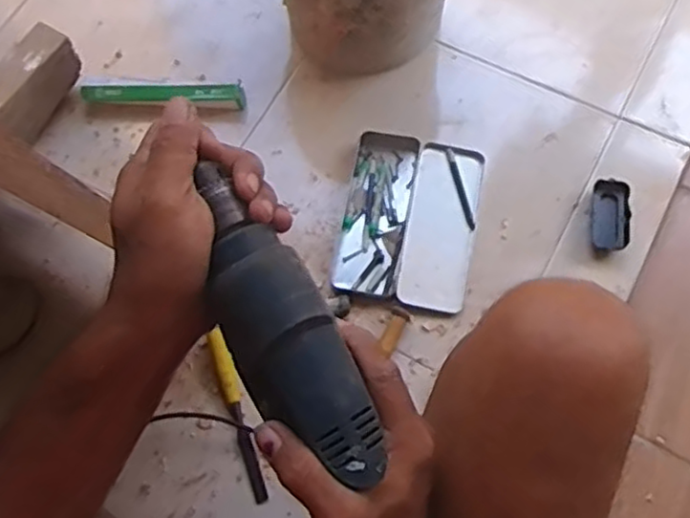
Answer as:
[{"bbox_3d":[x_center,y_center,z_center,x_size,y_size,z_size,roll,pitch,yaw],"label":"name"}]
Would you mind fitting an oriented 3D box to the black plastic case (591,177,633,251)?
[{"bbox_3d":[0.383,-0.060,0.981,0.051,0.027,0.106,8,70,5],"label":"black plastic case"}]

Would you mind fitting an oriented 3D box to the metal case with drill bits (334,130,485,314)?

+ + + + + + +

# Problem statement
Give the records a second time exactly, keeping the images out.

# Task output
Answer as:
[{"bbox_3d":[x_center,y_center,z_center,x_size,y_size,z_size,roll,pitch,yaw],"label":"name"}]
Would you mind fitting an oriented 3D box to the black plastic case (591,177,633,251)?
[{"bbox_3d":[0.383,-0.060,0.981,0.051,0.027,0.106,8,70,5],"label":"black plastic case"}]

Would you mind fitting an oriented 3D box to the metal case with drill bits (334,130,485,314)?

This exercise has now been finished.